▸ **EXERCISE REQUIREMENTS**: Scan the data beneath this task and copy each line that includes "grass".

━━━

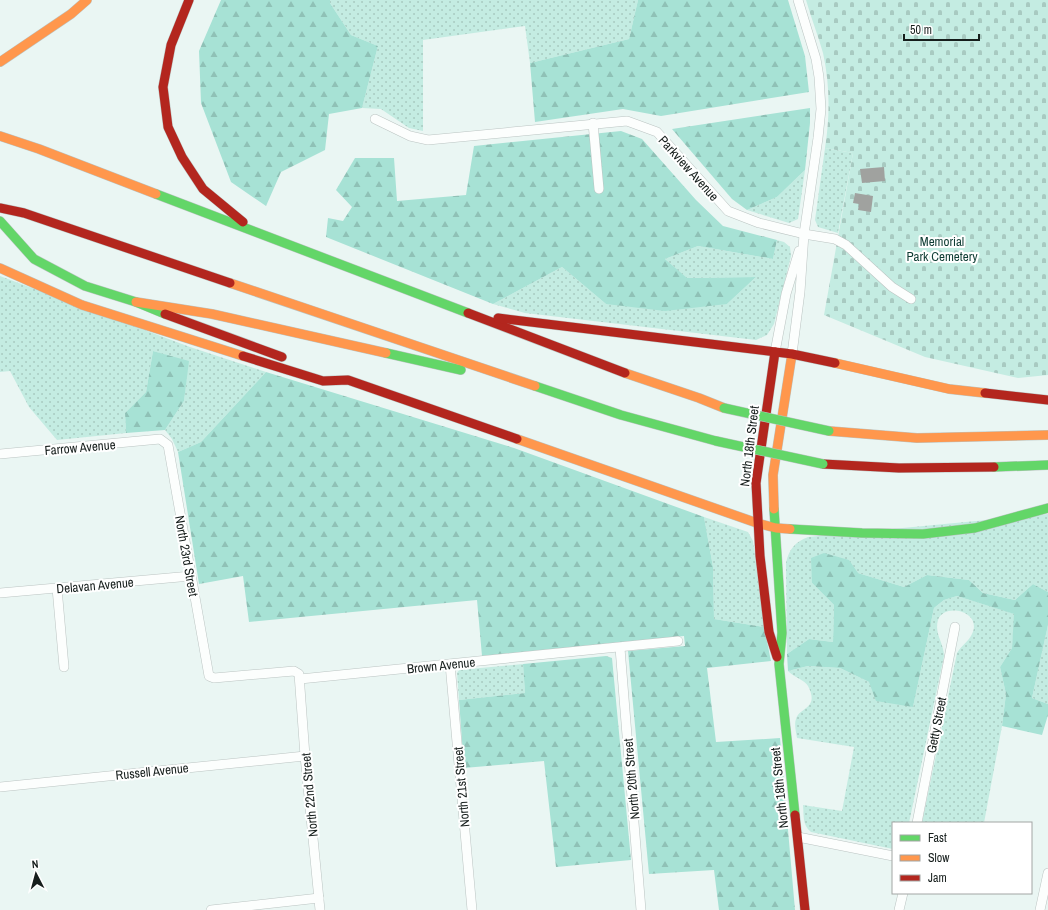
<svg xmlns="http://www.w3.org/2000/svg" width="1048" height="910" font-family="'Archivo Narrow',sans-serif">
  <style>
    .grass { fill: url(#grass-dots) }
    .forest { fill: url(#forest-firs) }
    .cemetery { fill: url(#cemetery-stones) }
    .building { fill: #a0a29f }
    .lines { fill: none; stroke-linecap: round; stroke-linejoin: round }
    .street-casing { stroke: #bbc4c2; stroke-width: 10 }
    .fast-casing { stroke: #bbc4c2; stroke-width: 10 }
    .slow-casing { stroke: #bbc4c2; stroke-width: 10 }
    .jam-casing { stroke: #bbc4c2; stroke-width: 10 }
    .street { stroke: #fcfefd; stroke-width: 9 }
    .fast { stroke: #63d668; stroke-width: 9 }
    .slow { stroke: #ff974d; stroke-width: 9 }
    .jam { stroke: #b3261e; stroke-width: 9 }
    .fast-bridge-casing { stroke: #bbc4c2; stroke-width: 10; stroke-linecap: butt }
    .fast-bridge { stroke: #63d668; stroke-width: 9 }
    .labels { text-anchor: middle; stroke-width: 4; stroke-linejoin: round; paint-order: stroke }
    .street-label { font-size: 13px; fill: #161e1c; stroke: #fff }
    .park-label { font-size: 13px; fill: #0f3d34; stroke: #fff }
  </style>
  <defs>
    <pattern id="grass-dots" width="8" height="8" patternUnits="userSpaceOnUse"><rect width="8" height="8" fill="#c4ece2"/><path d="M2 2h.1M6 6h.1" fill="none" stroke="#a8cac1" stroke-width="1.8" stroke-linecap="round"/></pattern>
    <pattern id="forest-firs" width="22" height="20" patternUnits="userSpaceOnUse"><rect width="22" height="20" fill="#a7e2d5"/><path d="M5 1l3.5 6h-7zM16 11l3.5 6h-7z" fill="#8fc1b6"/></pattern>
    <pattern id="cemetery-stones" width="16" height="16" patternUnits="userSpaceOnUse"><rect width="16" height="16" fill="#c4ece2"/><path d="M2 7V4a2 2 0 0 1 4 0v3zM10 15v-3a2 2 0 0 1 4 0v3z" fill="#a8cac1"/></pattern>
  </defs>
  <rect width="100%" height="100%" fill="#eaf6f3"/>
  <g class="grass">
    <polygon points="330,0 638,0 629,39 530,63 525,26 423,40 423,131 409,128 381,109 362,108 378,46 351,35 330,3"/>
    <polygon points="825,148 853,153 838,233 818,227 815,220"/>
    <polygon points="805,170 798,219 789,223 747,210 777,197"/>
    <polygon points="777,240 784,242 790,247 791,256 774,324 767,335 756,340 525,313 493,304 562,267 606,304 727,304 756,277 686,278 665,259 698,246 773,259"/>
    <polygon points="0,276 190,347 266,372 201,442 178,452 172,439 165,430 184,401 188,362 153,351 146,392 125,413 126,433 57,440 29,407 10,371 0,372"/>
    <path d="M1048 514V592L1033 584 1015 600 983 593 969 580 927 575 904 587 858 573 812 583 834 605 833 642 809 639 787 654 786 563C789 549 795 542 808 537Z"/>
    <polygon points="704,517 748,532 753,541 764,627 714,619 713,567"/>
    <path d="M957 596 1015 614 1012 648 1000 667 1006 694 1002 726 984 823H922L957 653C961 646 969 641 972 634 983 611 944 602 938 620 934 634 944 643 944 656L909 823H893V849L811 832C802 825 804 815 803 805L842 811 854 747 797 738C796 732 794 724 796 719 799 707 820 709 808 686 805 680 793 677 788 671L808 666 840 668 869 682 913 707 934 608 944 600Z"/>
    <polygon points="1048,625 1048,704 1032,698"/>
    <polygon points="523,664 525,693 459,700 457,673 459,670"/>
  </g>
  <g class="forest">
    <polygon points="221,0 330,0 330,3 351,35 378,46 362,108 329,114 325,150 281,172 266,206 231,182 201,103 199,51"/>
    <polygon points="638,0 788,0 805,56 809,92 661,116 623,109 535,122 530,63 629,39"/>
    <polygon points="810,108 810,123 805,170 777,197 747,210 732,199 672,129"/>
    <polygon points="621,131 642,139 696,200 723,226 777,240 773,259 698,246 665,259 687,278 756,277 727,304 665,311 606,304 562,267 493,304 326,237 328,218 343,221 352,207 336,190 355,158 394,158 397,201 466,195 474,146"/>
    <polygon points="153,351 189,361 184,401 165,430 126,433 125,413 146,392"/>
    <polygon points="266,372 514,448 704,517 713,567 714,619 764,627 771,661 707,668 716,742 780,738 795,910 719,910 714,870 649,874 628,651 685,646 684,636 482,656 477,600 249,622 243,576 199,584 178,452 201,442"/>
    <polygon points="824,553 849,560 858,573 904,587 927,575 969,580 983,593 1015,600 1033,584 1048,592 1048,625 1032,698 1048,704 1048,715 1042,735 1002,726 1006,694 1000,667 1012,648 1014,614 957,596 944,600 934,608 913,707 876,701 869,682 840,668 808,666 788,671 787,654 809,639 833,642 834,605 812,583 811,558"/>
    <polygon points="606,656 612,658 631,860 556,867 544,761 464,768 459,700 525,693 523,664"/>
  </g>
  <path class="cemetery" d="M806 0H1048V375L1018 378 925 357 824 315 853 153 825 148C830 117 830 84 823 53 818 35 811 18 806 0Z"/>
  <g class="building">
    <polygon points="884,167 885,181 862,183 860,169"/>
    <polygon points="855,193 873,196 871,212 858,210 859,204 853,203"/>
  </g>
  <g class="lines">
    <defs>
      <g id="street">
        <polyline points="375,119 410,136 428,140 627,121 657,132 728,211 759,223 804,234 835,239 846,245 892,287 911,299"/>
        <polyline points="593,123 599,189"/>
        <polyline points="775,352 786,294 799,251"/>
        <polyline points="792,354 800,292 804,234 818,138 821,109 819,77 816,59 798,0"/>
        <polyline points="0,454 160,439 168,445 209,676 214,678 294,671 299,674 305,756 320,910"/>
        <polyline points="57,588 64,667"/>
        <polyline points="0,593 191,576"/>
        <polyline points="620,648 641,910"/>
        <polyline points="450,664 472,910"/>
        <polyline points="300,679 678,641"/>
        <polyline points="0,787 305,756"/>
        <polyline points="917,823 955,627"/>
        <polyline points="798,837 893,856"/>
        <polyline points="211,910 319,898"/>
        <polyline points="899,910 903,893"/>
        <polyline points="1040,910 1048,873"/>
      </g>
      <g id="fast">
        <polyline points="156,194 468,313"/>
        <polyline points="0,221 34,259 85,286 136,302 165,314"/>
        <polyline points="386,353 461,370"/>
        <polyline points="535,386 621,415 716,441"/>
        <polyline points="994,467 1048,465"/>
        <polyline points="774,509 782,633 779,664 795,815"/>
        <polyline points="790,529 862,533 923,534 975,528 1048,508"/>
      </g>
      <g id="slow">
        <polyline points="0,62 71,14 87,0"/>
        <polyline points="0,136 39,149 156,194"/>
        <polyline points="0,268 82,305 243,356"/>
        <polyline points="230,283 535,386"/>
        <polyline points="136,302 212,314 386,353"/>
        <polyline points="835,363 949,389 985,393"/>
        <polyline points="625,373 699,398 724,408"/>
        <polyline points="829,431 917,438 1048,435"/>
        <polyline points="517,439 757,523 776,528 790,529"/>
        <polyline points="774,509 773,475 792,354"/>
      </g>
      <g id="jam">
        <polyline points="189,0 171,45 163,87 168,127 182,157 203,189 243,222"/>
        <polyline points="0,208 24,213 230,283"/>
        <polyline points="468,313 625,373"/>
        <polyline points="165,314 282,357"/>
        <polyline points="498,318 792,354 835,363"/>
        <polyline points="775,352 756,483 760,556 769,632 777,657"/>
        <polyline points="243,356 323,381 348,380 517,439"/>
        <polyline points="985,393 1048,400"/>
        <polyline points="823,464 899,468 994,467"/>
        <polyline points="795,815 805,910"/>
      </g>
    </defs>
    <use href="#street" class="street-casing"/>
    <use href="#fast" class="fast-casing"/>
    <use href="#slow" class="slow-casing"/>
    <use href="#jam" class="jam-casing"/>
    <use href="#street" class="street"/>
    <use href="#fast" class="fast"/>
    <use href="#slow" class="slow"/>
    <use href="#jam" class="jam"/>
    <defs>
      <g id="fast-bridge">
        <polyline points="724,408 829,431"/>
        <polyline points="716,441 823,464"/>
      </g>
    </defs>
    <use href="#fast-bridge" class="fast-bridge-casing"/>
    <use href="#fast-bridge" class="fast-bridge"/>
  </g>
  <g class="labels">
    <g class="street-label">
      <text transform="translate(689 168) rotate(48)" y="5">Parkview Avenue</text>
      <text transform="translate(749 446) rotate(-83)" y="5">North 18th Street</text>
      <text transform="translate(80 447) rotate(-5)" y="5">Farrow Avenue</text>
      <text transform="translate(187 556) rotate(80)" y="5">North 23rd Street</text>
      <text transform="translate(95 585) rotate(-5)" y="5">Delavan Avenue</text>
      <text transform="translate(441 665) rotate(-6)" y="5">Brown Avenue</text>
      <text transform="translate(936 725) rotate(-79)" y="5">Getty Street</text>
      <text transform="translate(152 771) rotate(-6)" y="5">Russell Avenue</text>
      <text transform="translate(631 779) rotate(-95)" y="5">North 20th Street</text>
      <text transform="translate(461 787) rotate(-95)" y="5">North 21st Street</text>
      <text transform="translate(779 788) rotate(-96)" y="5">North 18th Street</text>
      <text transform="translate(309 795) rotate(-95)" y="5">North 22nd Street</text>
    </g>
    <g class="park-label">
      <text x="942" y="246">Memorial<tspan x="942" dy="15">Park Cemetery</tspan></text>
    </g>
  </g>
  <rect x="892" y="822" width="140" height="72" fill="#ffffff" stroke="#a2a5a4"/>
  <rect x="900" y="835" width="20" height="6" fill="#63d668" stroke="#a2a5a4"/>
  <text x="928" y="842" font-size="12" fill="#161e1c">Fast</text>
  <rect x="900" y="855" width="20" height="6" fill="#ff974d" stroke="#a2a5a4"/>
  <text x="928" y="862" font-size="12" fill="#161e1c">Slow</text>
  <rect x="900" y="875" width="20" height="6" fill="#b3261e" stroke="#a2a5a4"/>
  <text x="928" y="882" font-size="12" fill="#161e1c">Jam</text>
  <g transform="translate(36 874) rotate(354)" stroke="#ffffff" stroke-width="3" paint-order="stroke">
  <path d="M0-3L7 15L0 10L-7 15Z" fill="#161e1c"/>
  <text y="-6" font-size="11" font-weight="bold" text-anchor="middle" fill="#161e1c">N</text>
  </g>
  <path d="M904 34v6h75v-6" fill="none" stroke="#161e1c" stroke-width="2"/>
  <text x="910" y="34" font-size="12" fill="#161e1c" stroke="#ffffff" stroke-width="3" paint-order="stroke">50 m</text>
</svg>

━━━

▸ **TASK SOLUTION**:
    .grass { fill: url(#grass-dots) }
    <pattern id="grass-dots" width="8" height="8" patternUnits="userSpaceOnUse"><rect width="8" height="8" fill="#c4ece2"/><path d="M2 2h.1M6 6h.1" fill="none" stroke="#a8cac1" stroke-width="1.8" stroke-linecap="round"/></pattern>
  <g class="grass">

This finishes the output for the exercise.